Wheelchair bound and in search of accessible public transport
After spending R300 on a taxi trip one afternoon, Palesa Manaleng decided to put public transport for wheelchair users to the test, in the city of Johannesburg.
I landed my first job interview two months after being discharged from hospital; I was 28 and in a wheelchair following four months of hospitalisation and rehab sessions; before that time I could walk but now I push around in a wheelchair. I was anxious and really wanting to start rebuilding my career.
It was a warm summer morning on April 2015 that I got the call to a follow-up interview. In the weeks leading up to the big day I had my outfit planned, as well as what I would say to impress my potential employees, but I had not figured out how I would reach my destination. My experience with public transport was still limited, but even at this early stage of being in a wheelchair, I knew that the options of getting to any destination cheaply, easily and in good time was limited.
On the day of the interview I decided on the easiest, yet most expensive transport option- calling a cab. I did not want to be frustrated on my way to a job interview nor did I wish to get lost in a wheelchair. The damage was R300 for a return trip.
When I got home I was upset at the money I had wasted on going to a job interview that may not yield positive results and on my way there I noticed the place was in an awkward place meaning I would struggle to get there on a daily basis had I gotten the job.
After my interview I decided to put the public transport system to the test by going to downtown Johannesburg on my own. In my mind a minibus taxi is, to put it quite simply, not an option. I dislocated my spine after an accident in 2014; leaving me paralyzed from my belly button down. This means my legs don’t move at all and I have poor balance sitting down, so in order to get into a minibus taxi someone has to lift me into the taxi and then fold my chair; I also have to pay for the space taken up by my wheelchair.
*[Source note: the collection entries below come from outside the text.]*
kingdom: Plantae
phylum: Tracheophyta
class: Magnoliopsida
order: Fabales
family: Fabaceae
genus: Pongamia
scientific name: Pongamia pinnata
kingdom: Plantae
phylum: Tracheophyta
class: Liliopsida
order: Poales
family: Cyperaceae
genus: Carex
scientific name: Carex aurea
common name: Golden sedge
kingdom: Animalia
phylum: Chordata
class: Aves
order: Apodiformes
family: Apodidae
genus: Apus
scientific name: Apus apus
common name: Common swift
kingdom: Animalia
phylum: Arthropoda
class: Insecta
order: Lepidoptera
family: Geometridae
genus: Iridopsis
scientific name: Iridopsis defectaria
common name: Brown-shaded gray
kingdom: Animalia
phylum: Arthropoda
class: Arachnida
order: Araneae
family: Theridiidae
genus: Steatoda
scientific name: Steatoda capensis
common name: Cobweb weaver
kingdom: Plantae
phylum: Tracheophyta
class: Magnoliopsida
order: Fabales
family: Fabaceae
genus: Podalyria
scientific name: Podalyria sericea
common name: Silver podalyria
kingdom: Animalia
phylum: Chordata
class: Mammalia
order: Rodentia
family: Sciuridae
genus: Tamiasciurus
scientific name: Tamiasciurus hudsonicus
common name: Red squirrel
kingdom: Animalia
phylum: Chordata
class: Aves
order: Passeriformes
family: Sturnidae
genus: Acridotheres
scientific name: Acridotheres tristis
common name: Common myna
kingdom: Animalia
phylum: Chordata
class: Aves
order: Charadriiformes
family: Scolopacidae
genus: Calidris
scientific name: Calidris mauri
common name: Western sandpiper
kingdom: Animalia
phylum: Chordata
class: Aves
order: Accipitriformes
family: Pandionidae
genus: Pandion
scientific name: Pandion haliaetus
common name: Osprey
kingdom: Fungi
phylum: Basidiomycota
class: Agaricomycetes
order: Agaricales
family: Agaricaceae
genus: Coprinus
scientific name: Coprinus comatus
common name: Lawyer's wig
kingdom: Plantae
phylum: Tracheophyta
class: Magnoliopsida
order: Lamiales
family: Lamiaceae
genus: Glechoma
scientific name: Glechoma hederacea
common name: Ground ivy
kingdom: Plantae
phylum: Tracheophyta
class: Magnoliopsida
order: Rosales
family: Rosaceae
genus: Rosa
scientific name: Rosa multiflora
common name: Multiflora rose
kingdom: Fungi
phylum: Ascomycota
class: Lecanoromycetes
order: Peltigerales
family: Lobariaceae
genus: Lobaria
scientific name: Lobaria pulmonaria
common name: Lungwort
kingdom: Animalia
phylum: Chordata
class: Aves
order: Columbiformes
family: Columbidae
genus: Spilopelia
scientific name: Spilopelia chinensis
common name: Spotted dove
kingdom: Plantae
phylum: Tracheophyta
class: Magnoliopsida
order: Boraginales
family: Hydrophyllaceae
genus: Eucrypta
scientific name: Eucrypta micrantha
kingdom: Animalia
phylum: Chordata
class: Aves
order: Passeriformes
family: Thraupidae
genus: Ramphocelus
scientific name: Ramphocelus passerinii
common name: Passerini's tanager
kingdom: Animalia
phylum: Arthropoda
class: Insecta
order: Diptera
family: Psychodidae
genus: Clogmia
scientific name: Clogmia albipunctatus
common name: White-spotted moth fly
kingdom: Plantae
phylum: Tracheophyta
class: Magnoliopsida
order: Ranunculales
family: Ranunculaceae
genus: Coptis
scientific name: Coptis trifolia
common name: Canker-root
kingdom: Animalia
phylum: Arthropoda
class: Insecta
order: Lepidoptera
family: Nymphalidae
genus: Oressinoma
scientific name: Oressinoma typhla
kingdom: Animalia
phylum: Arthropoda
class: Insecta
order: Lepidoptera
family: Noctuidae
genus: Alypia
The taxi would need to have proper seats that didn’t fall all the way back when the driver drove off or stopped unexpectedly; and would preferably have a seat belt that would help hold me in place as we swerved between the busy lanes of notorious Johannesburg traffic. More importantly, and even harder to come by, the taxi would have to have a driver who wouldn’t curse at me for wasting his time and taking up precious seat space with my wheelchair.
I decided to skip the minibus taxi all together and settled instead for the Metro bus as the first mode of transport to test out. Besides, I still had a valid bus tag. I pushed uphill for about 1.5 km to the bus stop on Kingsway Road, and that’s where I hit my first obstacle. The bus stop itself is an island, and does not have a ramp. This means I had to wait for someone to help me onto the pavement, or take my chances with cars on the street. Eventually someone helped me onto the pavement; not ideal, but a reality for anyone in a wheelchair. When the bus finally arrived, there was no ramp. I had to be carried into the bus by two boys who were passing by on their way to school. Inside the bus there wasn’t a wheelchair-designated spot, the driver instructed me to lock my chair and grab hold of the yellow horizontal pole between him and me. Less than five minutes into our journey I had flipped backward when he braked unexpectedly, I was holding onto the pole and my chair was laying on its back. For the rest of the journey one of the male passengers stood behind me as a form of support; which could have been avoided had there been a spot for wheelchair users, as well as a seatbelt.
Despite the infuriating experience, the Metro bus is probably the best bet for a wheelchair user, as far as public transport by road goes. The Putco bus is just not an option, there are too many stairs and the entrance is narrow. Able-bodied passengers themselves look like squashed bugs against the windshield, there’s no way I would be able to fit into the narrow aisle with my wheelchair.
Another good option are the Rea Vaya buses, which are accessible and wheelchair friendly. Sometimes the seat belts don’t work, which means finding an able-bodied passenger to stand close to you in order to help you balance. There are two major problems with the Rea Vaya buses to keep in however, and it’s not just the steady uphill push to the station. It’s the fact that the stations are in the middle of very busy roads, the pavement is also not accessible and very often wheelchair users are required to push towards the station in the middle of the road facing oncoming traffic; this terrifying experience includes facing buses and trucks. As accessible as the Rea Vaya is, it does not reach half the places that Putco and the Metro buses reach either.
While the Gautrain is accessible, it is rather expensive and therefore only caters for the few who can afford it.
Despite the growth of the public transport system since 1994, there are still serious shortcomings that make getting around in a wheelchair more burdensome than it should be. The disabled do not only have to face issues like getting to the bus stops, with pavements making the task impossible without assistance, but also have to rely on able bodied passengers for extra support when the means of transportation lacks basic necessities like seat belts and space. We certainly have a long way to go.